What’s Missing (and Why)
The most unusual thing about a mature red blood cell is everything it threw away. During development in the bone marrow, red blood cell precursors start out as normal cells with a full set of organelles. But in the final stages of maturation, something dramatic happens: the cell ejects its nucleus entirely and then systematically destroys its mitochondria, ribosomes, endoplasmic reticulum, and Golgi apparatus.

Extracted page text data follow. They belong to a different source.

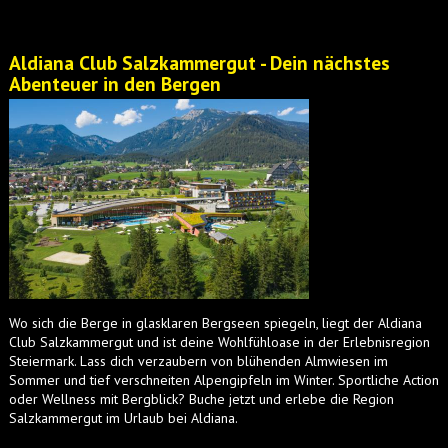
Aldiana Club Salzkammergut - Dein nächstes
Abenteuer in den Bergen
Wo sich die Berge in glasklaren Bergseen spiegeln, liegt der Aldiana
Club Salzkammergut und ist deine Wohlfühloase in der Erlebnisregion
Steiermark. Lass dich verzaubern von blühenden Almwiesen im
Sommer und tief verschneiten Alpengipfeln im Winter. Sportliche Action
oder Wellness mit Bergblick? Buche jetzt und erlebe die Region
Salzkammergut im Urlaub bei Aldiana.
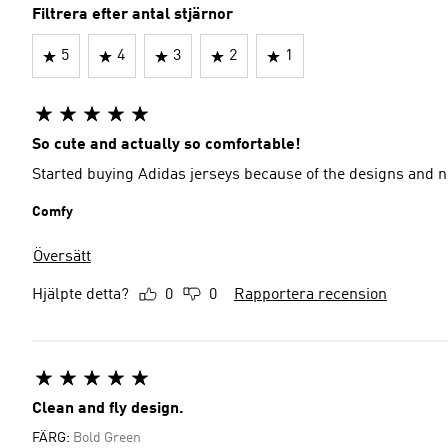
Filtrera efter antal stjärnor
5
4
3
2
1
So cute and actually so comfortable!
Started buying Adidas jerseys because of the designs and 
Comfy
Översätt
Hjälpte detta?
0
0
Rapportera recension
Clean and fly design.
FÄRG:
Bold Green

This isn’t a defect. It’s a deliberate trade-off. Removing these structures frees up interior space for more hemoglobin, which means more oxygen-carrying capacity per cell. Losing the mitochondria also forces the cell to generate its own energy without consuming any of the oxygen it carries. And without a nucleus, the cell can’t divide or repair itself, which is why red blood cells have a limited lifespan of about 115 days on average (ranging from 70 to 140 days between individuals). After that, aging cells are filtered out and broken down, primarily in the spleen and liver.
Enzymes Inside the Cell
Although a red blood cell has no organelles, its interior isn’t just a bag of hemoglobin and water. The cytoplasm contains important enzymes that keep the cell functional. The most significant is carbonic anhydrase, an enzyme that speeds up the conversion of carbon dioxide into bicarbonate (and vice versa). This reaction happens naturally, but carbonic anhydrase accelerates it so dramatically that it can triple the rate of CO2 absorption into the cell.
Here’s why that matters. When your tissues produce carbon dioxide as a waste product, most of it doesn’t travel back to the lungs as dissolved gas. Instead, CO2 enters red blood cells, where carbonic anhydrase rapidly converts it into bicarbonate ions. Those ions are then shuttled out of the cell into the blood plasma through a membrane transport protein. When the blood reaches the lungs, the process reverses: bicarbonate re-enters the cell, carbonic anhydrase converts it back into CO2, and you exhale it. Without this enzyme, your body would clear carbon dioxide far too slowly.
Other enzymes in the cytoplasm protect hemoglobin from oxidative damage and keep the cell’s iron in its functional state. Red blood cells also contain a sugar-based energy system (glycolysis) that produces the small amount of energy the cell needs to maintain its shape and run its membrane pumps, all without using oxygen.
How New Red Blood Cells Are Made
Your body produces roughly two million new red blood cells every second, all manufactured in the bone marrow. The process starts with stem cells that gradually specialize, accumulating hemoglobin over several days while progressively shrinking in size. In the final step, the nearly mature cell (called a reticulocyte) pushes out its nucleus, clears its remaining organelles, and remodels its membrane into the classic biconcave disc. Reticulocytes enter the bloodstream still carrying traces of residual RNA, which disappear within a day or two as the cell fully matures.
Iron is the critical raw material. Each hemoglobin molecule requires four iron atoms, and your body carefully recycles iron from old red blood cells to build new ones. When red blood cells reach the end of their roughly 115-day lifespan, specialized immune cells in the spleen and liver break them down, salvaging the iron and sending it back to the bone marrow for reuse. Very little iron is lost in this cycle, which is why iron deficiency typically results from blood loss or inadequate dietary intake rather than normal cell turnover.